Erdoğan'ın Cumhurbaşkanı olmasının ardından AK Parti'nin
akıbetinin ANAP gibi olup olmayacağı uzun süre tartışılmıştı.
Davutoğlu, bu konudaki gösterdiği hassasiyeti aktardı..
Erdoğan gibi bir karizmatik liderin arkasından partinin
başına geçmenin yükünün ağır olduğunu söyledi.
Turgut Özal-ANAP örneğine vurgu yaptı.
Ama her şeye rağmen Partinin omurgasından, yapısından bir
şey kaybetmediğini söyledi.
***
Özellikle Cumhurbaşkanı Erdoğan’la ilgili kişisel
ilişkiler bağlamında yorum yapıp yapmayacağı, yaparsa ne söyleyeceği günün en
çok merak edilen konularındandı.
Bu noktada da net konuştu..
Erdoğan’ın onurunun kendi onuru olduğunu ifade etti.
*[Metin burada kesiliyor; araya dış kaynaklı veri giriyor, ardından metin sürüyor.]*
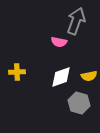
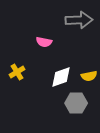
gray arrow: moved 3 px right, 1 px up; rotated 68 degrees clockwise
pink semicircle: moved 15 px left
yellow cross: rotated 28 degrees counterclockwise
gray hexagon: moved 3 px left; rotated 15 degrees counterclockwise
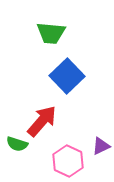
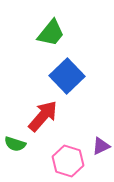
green trapezoid: rotated 56 degrees counterclockwise
red arrow: moved 1 px right, 5 px up
green semicircle: moved 2 px left
pink hexagon: rotated 8 degrees counterclockwise
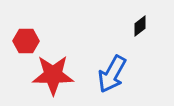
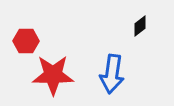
blue arrow: rotated 21 degrees counterclockwise
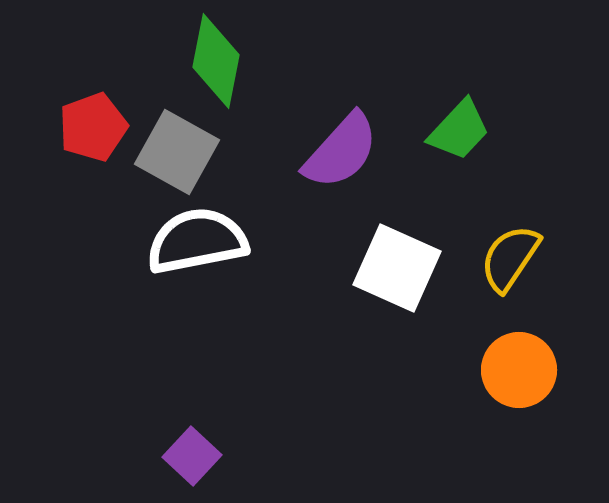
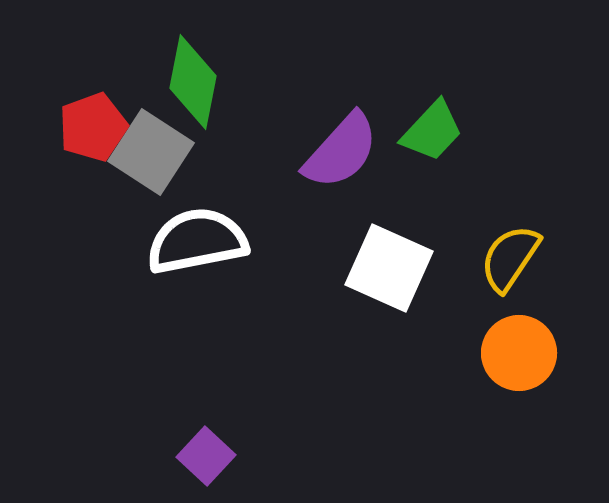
green diamond: moved 23 px left, 21 px down
green trapezoid: moved 27 px left, 1 px down
gray square: moved 26 px left; rotated 4 degrees clockwise
white square: moved 8 px left
orange circle: moved 17 px up
purple square: moved 14 px right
“Hiç kimse benim ağzımdan Cumhurbaşkanı adına hiçbir
şekilde kötü bir söz duyamayacak.
Onun ailesi benim ailemdir, hiç kimse fitne kapısı
aralamaya çalışmasın” dedi.
Partinin, "tüm yapılarına" teşekkür yağdırdı.
Erdoğan, Davutoğlu’nun açıklamasından hemen önce
“Başbakan’ın kendi kararı, hayırlı olsun” demişti.
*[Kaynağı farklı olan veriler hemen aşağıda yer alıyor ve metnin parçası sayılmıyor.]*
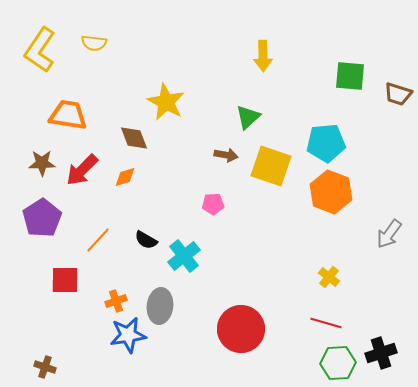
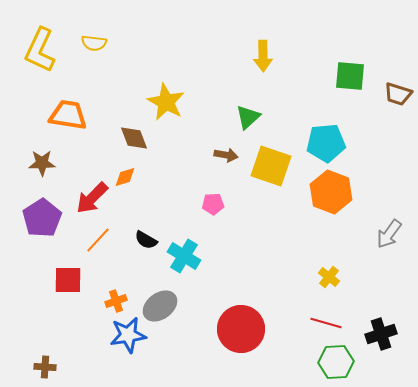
yellow L-shape: rotated 9 degrees counterclockwise
red arrow: moved 10 px right, 28 px down
cyan cross: rotated 20 degrees counterclockwise
red square: moved 3 px right
gray ellipse: rotated 48 degrees clockwise
black cross: moved 19 px up
green hexagon: moved 2 px left, 1 px up
brown cross: rotated 15 degrees counterclockwise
Davutoğlu MKYK’da yaşananları hatırlatarak bir anlamda bu
kararı kendisinin aldığını teyit etti.
***
Davutoğlu’nun konuşmasında en çok dikkat çeken noktalarda
birisi de, yaşadığı kırgınlığı ifade etmesi oldu.
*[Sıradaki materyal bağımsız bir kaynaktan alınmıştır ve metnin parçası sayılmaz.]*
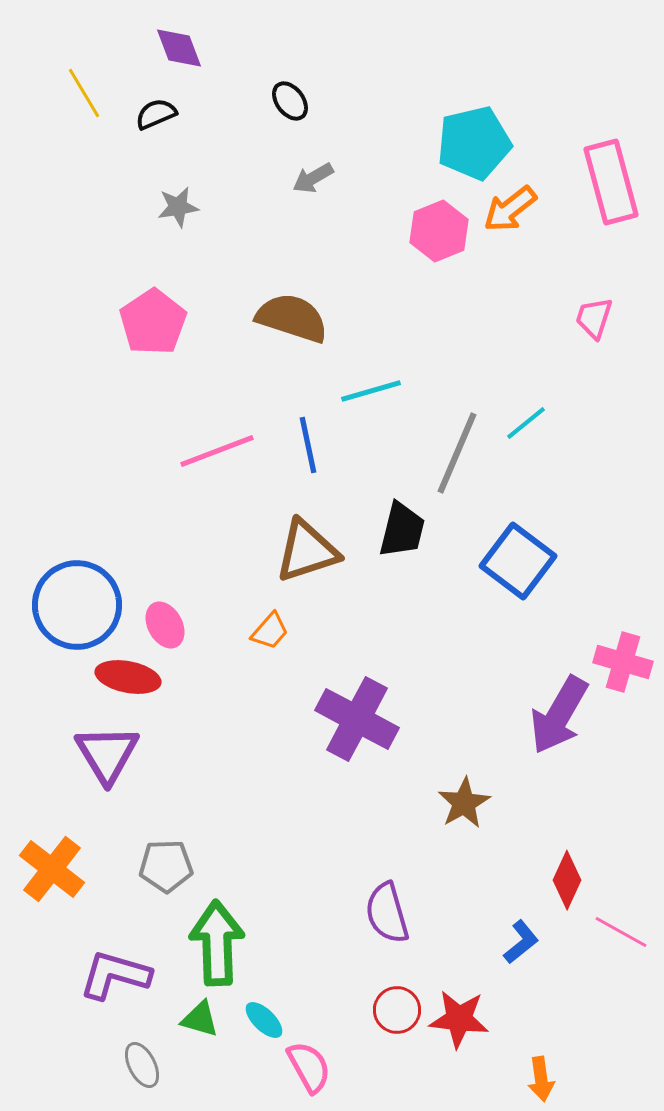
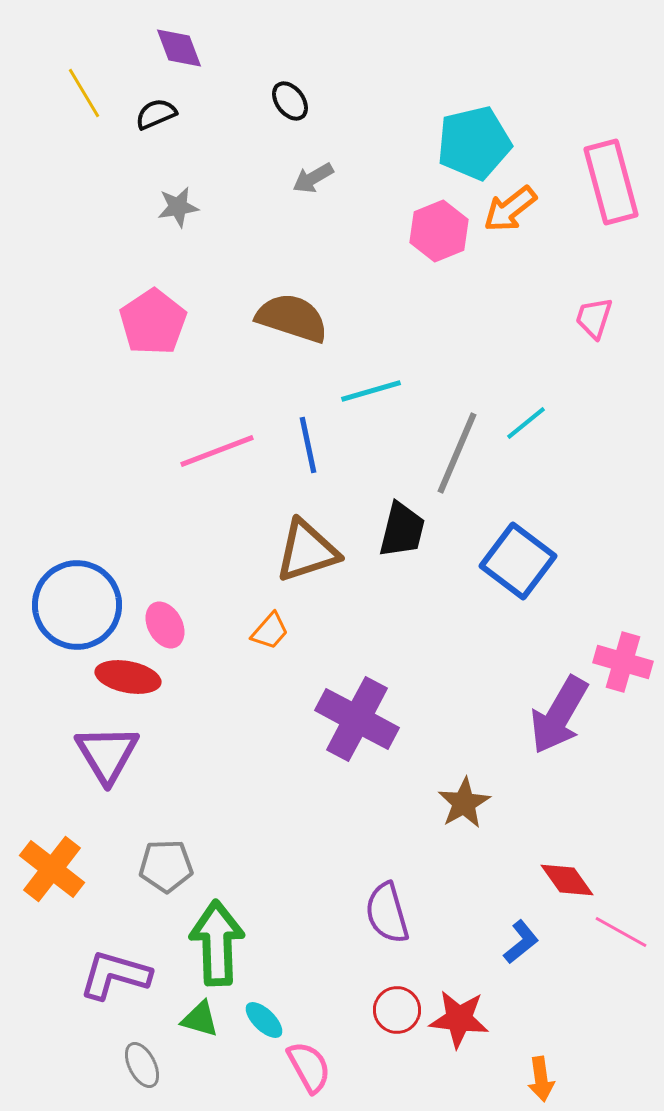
red diamond at (567, 880): rotated 60 degrees counterclockwise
MKYK'da yaşananlarla ilgili “refiklik açısından doğru
değildi. Refik değişmektense genel başkan değişikliğini doğru buldum” diyen
Davutoğlu, bunun değişik yorumlara sebep olacağını düşündüğü için aday olmama
kararı aldığını söyledi.
Son olarak Davutoğlu, herkese kendi hakkını helal
ettiğini belirterek, herkesten de helallik istedi.
Davutoğlu’nun konuşması boyunca bazı AK Partililerin
gözyaşlarına hakim olamadığı gözlendi.
Özellikle AK Parti Konya Milletvekili Kerim Özkul'un
gözyaşları uzun süre ekranlara yansıdı.